Additivism Residency: Critical Approaches to 3D Printing

Lauren Goshinski (2015)

WHAT IS #ADDITIVISM? Critical Perspectives on 3D Printing :: Morehshin Allahyari & Daniel Rourke :: 2015 VIA Festival from STUDIO for Creative Inquiry on Vimeo.

 

The 3D Additivist Manifesto, organized by VIA Festival Co-Director Lauren Goshinski, calls creators and thinkers to action around a technology filled with hope and promise: the 3D printer. By considering this technology as a potential force for good, bad, and otherwise, visiting artists Morehshin Allahyari and Daniel Rourke aim to disrupt binary thinking entirely, drawing together makers and thinkers invested in the idea of real, radical, change.
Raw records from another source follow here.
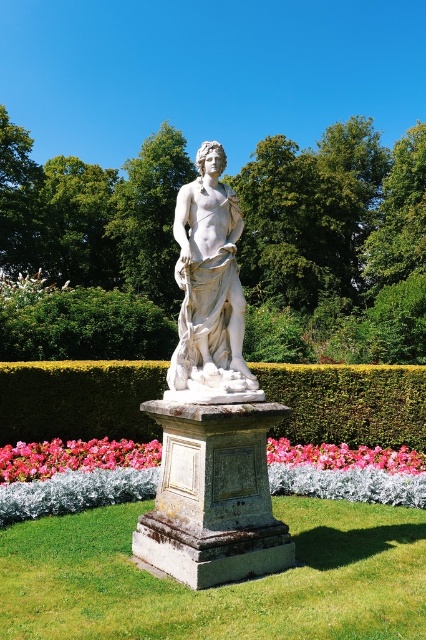
Question: Considering the relative positions of pink fabric flower at lower center and pink floral bed at lower center in the image provided, where is pink fabric flower at lower center located with respect to pink floral bed at lower center?

Choices:
 (A) above
 (B) below

Answer: (A)

Question: Which point appears closest to the camera in this image?

Choices:
 (A) (x=339, y=461)
 (B) (x=353, y=435)
 (C) (x=229, y=388)

Answer: (C)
In March 2015 Allahyari and Rourke invited submissions to an open-source ‘Cookbook’ of radical ideas that cut across the arts, engineering, and sciences. Inspired, in part, by William Powell’s The Anarchist Cookbook (1969), The 3D Additivist Cookbook will contain speculative texts, templates, recipes and (im)practical designs for living in this most contradictory of times.

 

About the VIA Festival

VIA is a Pittsburgh-based platform dedicated to presenting emerging musicians and visual artists working across digital media. Each year the VIA Festival offers a thoughtfully curated series of events ranging from music showcases and a/v shows to exhibitions, film screenings, lectures, and workshops showcasing artists from home and around the world. Founded in 2010 by Co-Directors Lauren Goshinski and Quinn Leonowicz, VIA is a member of International Cities of Advanced Sound (ICAS), a global consortium of festivals and organizations supporting the creation and presentation of adventurous music and digital art. The ICAS family includes MUTEK, Unsound, Decibel, CTM Berlin, New Forms Society, Future Everything, The Bunker and many more.

Additivism Residency: Critical Approaches to 3D Printing was supported by a full grant from the Frank-Ratchye Fund for Art @ the Frontier (FRFAF) — an endowment founded to encourage the creation of innovative artworks by the faculty, students and staff of Carnegie Mellon University. With this fund, the STUDIO seeks to develop a cache of groundbreaking projects created at CMU — works that can be described as “thinking at the edges” of the intersection of disciplines.